“Mrs. Beale knows Mink Lorey ez well ez I do,” declared the constable.

“Mought hev been foolin’ us some,” suggested the sheriff, suspiciously.

“She hain’t got no call,” the constable reasoned. As he partly stood on a sharp projection, and partly hung by one arm to the ledges of the niche, he took a plug of tobacco from his pocket and perilously gnawed at it.

“Waal, I reckon he ain’t round hyar-abouts,” said the sheriff, with an intonation of disappointment “We hed better push on.”

The double-headed monster, chewing as he went, the action reproduced in frightful pantomime on the floor of the cavern, slowly withdrew. There was heavy breathing; the sound of falling clods and fragments of rock, and of straining bushes and roots as the descending officer clutched them. A sudden final thud announced that he had sprung upon his feet on level ground.

A momentary interval, a clatter of hoofs, and the file of horsemen, with their mounted shadows erect upon the vertical cliffs of the rock-bound road, passed slowly along the wild, narrow way. Long after they had disappeared the sound of the hoof-beats intruded upon the stillness, and died away, and again smote the air with dull iteration, reverberating from distant crags of the winding road.

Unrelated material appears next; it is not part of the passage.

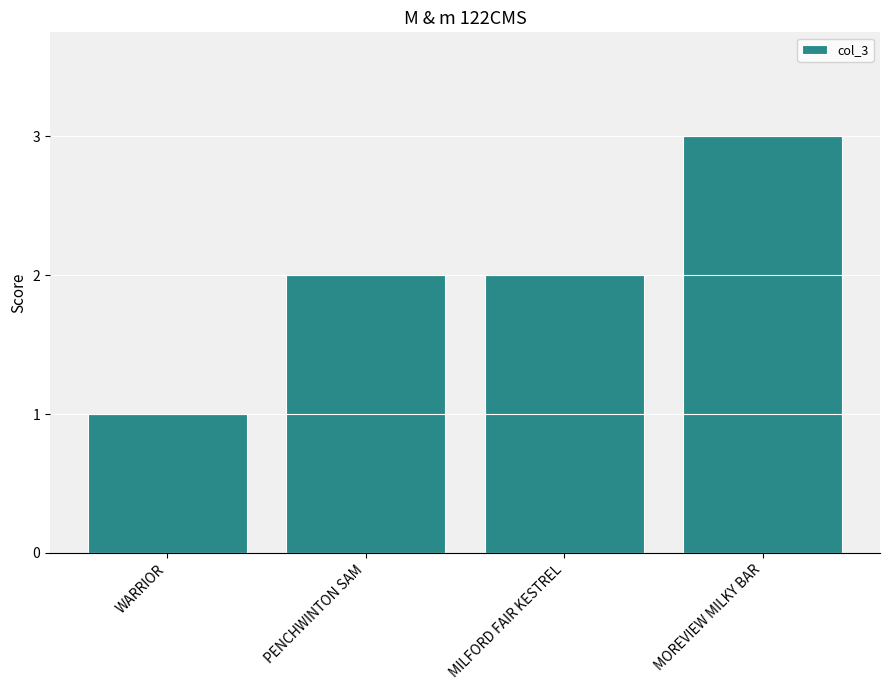

Reading right to left, list all the values displayed in this chart.

MOREVIEW MILKY BAR=3	MILFORD FAIR KESTREL=2	PENCHWINTON SAM=2	WARRIOR=1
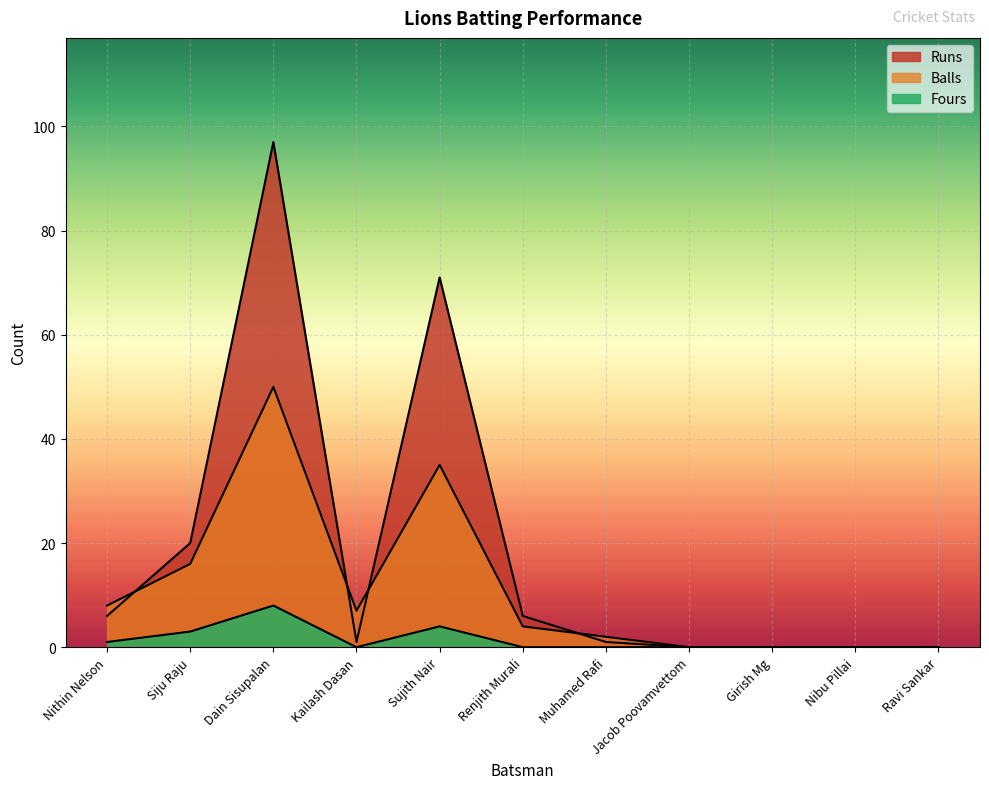

What is the difference between the Balls values at Girish Mg and Kailash Dasan?

7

When all was still, Mink’s mind turned again to his perplexities with a sharpened sense of the necessity of decision. The project which Alethea had suggested began to shape itself in his mind in full detail, as he lay there and thought it over. The alternative of skulking about to avoid arrest was too doubtful and limited to be contemplated.

“The sheriff air a-ridin’ now,” he said, “an’ the constable too—an’ what made ’em fetch along fower other men ez a posse?” he broke off suddenly, recognizing the incongruity.

His lip curled with satisfaction. “They mus’ hev been powerful ’feared o’ me,” he said, his heart swelling with self-importance, “ter think ’twould take six men ter arrest me fur a leetle job like that.”